INPUT MATERIAL:
--- START ---

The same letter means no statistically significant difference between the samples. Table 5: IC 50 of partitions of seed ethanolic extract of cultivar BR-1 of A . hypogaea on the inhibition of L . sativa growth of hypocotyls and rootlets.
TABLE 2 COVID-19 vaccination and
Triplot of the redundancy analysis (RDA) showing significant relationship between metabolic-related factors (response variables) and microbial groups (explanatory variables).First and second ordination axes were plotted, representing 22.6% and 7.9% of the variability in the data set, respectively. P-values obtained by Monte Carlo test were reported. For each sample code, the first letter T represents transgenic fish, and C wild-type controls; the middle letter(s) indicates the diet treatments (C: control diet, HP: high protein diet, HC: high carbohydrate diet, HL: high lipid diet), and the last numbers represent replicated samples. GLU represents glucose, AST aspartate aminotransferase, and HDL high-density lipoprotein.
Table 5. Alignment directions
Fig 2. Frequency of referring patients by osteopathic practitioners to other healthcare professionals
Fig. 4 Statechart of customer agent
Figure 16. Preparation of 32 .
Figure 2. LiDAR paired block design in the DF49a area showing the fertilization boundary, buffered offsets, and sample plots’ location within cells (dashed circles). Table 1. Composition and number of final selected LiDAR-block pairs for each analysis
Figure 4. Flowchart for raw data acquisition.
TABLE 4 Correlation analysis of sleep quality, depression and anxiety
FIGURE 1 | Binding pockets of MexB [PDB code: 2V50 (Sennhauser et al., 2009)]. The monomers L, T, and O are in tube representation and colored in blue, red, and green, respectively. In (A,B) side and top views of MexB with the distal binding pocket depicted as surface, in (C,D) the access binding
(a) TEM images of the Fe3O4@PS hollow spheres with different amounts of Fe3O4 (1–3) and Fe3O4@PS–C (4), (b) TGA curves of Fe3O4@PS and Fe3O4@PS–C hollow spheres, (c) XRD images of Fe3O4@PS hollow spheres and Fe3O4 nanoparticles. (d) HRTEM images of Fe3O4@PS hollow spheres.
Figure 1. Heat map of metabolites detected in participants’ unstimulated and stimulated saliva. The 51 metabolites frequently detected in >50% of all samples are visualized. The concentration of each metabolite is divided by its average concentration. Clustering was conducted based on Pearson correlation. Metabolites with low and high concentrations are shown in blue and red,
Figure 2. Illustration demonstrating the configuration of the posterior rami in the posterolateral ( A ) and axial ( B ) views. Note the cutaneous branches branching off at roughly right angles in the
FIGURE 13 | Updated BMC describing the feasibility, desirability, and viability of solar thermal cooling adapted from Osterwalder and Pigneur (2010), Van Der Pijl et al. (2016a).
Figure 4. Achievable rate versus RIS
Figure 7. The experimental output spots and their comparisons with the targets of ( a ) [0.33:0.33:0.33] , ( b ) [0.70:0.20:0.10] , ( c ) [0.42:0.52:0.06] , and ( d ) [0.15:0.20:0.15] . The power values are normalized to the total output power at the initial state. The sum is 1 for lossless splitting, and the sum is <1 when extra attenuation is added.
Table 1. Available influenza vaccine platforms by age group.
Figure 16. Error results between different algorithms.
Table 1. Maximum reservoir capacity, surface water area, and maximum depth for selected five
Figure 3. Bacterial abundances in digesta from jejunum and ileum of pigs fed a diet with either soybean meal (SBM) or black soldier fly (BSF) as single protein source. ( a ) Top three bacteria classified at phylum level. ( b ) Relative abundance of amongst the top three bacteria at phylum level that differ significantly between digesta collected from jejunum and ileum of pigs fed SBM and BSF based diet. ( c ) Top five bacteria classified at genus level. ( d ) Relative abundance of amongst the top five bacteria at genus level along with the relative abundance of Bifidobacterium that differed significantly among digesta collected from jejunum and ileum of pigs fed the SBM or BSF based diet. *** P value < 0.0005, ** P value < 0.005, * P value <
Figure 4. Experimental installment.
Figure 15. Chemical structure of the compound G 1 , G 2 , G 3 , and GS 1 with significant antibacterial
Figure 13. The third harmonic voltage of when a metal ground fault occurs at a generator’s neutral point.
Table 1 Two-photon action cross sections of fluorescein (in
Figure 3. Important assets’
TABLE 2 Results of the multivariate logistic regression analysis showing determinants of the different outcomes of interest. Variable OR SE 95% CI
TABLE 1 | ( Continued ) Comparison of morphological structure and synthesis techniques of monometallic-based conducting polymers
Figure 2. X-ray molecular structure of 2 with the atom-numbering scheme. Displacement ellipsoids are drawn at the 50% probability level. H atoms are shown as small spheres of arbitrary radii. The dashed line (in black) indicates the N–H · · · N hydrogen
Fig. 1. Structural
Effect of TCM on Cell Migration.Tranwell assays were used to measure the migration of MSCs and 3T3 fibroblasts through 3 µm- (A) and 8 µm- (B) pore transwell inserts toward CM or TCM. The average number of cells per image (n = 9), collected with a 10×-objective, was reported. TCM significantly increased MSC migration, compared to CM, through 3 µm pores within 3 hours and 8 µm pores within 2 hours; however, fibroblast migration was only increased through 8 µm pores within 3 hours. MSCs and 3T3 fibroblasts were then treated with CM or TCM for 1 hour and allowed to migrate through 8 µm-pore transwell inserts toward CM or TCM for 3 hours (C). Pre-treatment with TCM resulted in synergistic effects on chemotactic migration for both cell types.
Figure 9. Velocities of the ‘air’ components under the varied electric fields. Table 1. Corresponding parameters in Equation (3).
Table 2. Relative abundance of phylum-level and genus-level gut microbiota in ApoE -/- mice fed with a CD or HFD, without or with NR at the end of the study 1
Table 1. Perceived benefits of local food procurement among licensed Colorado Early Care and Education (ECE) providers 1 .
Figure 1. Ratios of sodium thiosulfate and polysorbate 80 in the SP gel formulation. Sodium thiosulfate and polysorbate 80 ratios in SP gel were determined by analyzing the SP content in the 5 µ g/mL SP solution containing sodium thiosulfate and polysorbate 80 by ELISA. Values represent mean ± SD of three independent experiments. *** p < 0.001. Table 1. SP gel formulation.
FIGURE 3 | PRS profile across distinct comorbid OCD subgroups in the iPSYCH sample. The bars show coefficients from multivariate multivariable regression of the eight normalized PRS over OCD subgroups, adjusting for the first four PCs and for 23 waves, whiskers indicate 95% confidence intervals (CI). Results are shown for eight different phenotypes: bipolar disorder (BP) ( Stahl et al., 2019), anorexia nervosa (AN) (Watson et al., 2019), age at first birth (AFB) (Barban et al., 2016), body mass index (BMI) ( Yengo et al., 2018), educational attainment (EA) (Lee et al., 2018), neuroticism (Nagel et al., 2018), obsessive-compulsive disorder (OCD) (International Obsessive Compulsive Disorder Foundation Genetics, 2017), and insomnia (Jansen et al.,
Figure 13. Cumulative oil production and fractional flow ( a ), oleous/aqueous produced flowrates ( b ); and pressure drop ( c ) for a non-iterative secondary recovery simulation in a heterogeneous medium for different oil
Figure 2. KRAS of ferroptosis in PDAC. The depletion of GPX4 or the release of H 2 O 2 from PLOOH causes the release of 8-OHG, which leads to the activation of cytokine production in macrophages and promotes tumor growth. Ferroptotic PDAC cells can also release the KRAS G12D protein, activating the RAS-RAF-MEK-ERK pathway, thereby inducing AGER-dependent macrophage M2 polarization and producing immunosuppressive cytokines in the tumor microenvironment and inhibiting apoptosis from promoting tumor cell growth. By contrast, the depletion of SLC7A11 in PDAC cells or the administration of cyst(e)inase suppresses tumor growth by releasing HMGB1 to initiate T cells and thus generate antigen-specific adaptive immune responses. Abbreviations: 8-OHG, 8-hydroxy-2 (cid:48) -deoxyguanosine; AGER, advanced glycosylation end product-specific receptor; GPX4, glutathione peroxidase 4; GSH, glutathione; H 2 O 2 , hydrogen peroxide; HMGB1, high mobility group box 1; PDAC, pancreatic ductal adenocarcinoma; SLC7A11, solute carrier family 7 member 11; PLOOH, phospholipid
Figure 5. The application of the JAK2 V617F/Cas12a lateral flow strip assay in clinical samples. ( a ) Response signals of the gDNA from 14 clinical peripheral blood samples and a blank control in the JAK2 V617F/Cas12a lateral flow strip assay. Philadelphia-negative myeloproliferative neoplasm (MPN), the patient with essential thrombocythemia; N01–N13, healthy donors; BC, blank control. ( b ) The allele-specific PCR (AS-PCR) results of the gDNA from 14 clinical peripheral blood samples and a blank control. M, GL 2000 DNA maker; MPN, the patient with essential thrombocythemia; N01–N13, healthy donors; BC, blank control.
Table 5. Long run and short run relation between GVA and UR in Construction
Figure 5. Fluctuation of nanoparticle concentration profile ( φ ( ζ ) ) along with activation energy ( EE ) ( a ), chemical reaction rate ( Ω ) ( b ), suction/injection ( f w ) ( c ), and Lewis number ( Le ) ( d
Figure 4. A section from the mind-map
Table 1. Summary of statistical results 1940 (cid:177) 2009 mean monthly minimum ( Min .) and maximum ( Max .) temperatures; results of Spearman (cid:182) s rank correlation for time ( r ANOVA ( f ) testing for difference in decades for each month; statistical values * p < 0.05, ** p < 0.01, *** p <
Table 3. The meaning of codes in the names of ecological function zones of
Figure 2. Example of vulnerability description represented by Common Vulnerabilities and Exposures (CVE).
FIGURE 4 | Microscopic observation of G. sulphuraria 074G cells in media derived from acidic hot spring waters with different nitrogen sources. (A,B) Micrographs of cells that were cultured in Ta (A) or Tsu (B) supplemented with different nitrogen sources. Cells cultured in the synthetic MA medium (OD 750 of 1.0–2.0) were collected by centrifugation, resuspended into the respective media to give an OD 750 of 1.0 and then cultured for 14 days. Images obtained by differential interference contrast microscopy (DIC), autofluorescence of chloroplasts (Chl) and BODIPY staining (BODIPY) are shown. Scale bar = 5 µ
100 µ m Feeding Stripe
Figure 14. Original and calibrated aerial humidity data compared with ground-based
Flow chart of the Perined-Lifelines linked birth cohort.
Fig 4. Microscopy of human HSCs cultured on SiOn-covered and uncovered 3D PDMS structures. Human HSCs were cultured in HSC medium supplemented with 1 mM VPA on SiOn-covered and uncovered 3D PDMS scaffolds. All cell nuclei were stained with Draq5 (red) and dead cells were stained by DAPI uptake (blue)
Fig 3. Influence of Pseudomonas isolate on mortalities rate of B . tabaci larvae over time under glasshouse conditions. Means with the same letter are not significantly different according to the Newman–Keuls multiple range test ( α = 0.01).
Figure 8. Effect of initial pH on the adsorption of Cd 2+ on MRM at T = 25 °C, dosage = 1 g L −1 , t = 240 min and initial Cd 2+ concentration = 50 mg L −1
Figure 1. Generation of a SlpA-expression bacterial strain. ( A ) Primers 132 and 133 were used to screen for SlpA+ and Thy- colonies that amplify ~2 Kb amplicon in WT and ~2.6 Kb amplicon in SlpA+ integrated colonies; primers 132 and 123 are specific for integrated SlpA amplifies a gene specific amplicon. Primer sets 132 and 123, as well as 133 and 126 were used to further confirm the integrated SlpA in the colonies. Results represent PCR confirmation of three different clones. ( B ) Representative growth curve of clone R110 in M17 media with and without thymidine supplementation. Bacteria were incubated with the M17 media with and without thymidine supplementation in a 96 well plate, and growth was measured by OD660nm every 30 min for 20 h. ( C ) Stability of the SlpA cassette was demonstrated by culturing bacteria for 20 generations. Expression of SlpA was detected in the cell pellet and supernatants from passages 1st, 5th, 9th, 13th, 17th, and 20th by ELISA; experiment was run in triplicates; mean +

--- END ---

WHAT YOU WILL DO:
Set down only the lines above that fall between the line holding "Figure 5. Fluctuation" and the line holding "Figure 4. A section from the mind-map", inclusive, keeping each exact.

SOLUTION TO THIS PROBLEM:
Figure 5. Fluctuation of nanoparticle concentration profile ( φ ( ζ ) ) along with activation energy ( EE ) ( a ), chemical reaction rate ( Ω ) ( b ), suction/injection ( f w ) ( c ), and Lewis number ( Le ) ( d
Figure 4. A section from the mind-map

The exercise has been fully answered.